> Problem to work on
Every line of the data below should be retyped exactly, with no images carried over.

━━━ Source material ━━━

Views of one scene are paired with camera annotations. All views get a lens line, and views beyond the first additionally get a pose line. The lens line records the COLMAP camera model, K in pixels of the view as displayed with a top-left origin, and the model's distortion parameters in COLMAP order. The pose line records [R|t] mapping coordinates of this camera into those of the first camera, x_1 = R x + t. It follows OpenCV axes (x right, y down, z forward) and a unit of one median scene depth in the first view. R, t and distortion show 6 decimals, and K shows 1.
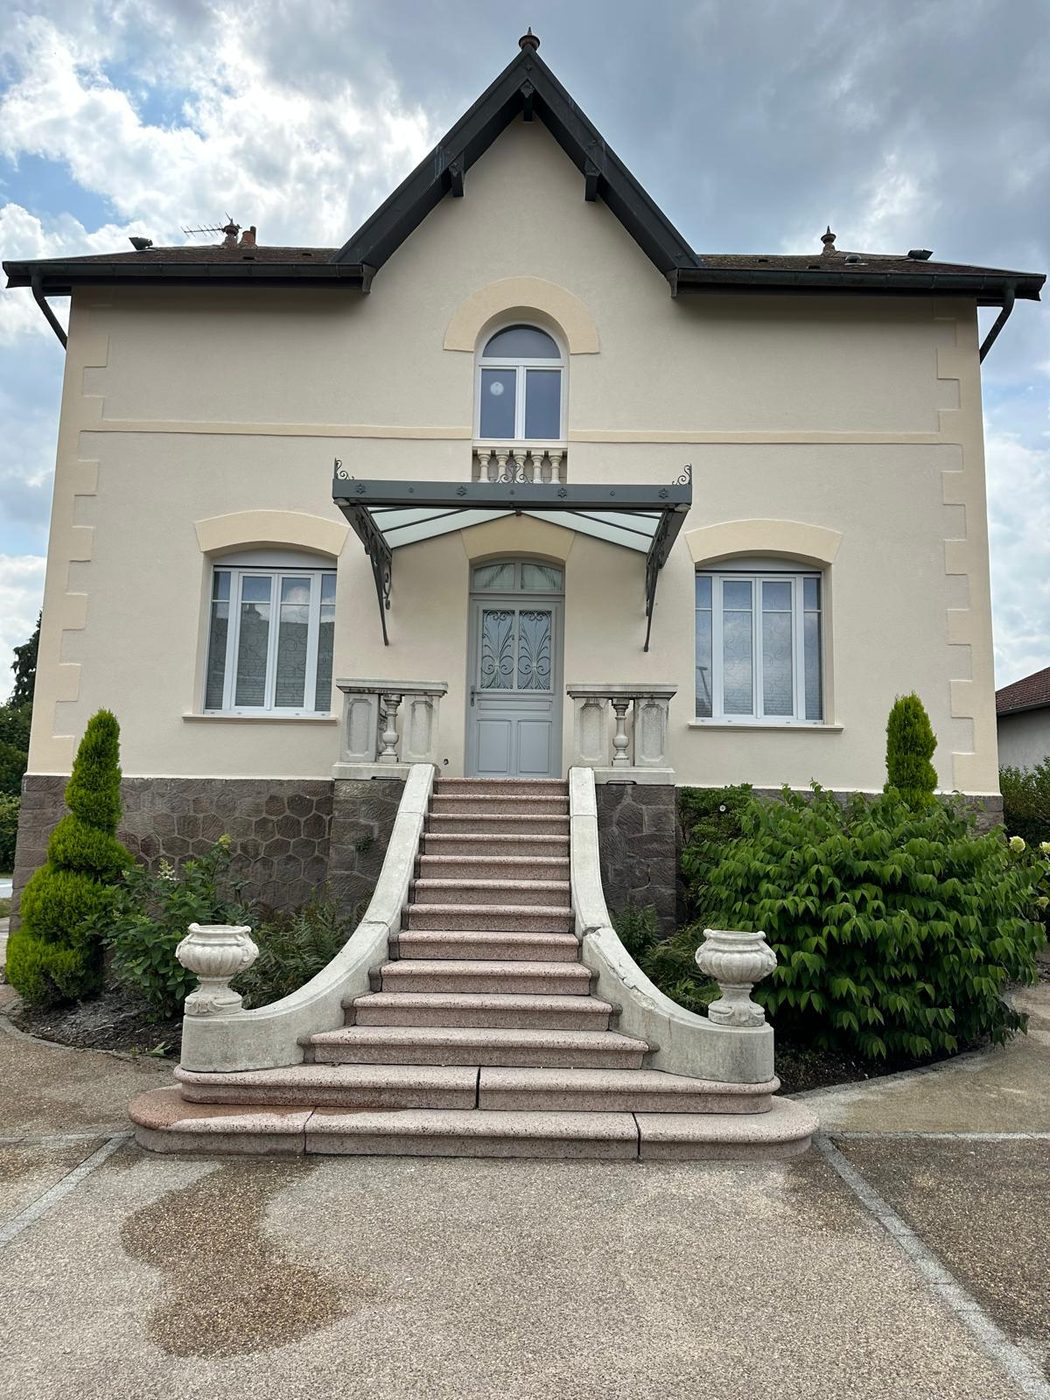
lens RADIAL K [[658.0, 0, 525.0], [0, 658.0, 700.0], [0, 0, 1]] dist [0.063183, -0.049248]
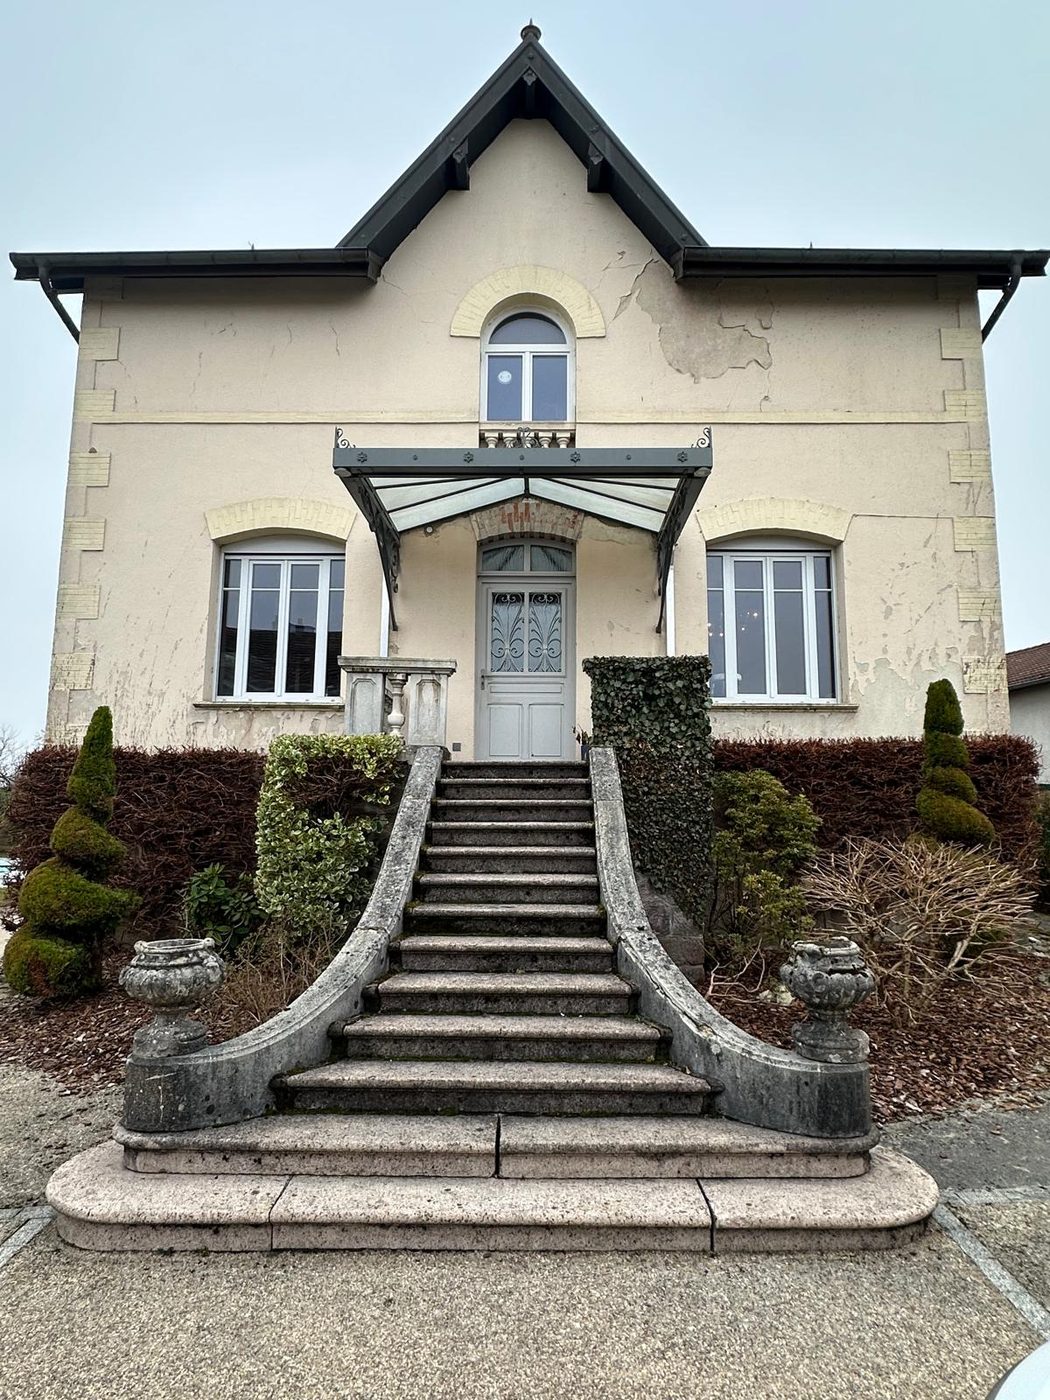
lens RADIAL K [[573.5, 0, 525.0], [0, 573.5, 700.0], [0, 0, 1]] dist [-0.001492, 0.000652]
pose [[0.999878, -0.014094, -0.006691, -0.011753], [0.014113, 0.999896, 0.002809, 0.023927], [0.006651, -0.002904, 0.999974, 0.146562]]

━━━

> Result for this exercise
Views of one scene are paired with camera annotations. All views get a lens line, and views beyond the first additionally get a pose line. The lens line records the COLMAP camera model, K in pixels of the view as displayed with a top-left origin, and the model's distortion parameters in COLMAP order. The pose line records [R|t] mapping coordinates of this camera into those of the first camera, x_1 = R x + t. It follows OpenCV axes (x right, y down, z forward) and a unit of one median scene depth in the first view. R, t and distortion show 6 decimals, and K shows 1.
lens RADIAL K [[658.0, 0, 525.0], [0, 658.0, 700.0], [0, 0, 1]] dist [0.063183, -0.049248]
lens RADIAL K [[573.5, 0, 525.0], [0, 573.5, 700.0], [0, 0, 1]] dist [-0.001492, 0.000652]
pose [[0.999878, -0.014094, -0.006691, -0.011753], [0.014113, 0.999896, 0.002809, 0.023927], [0.006651, -0.002904, 0.999974, 0.146562]]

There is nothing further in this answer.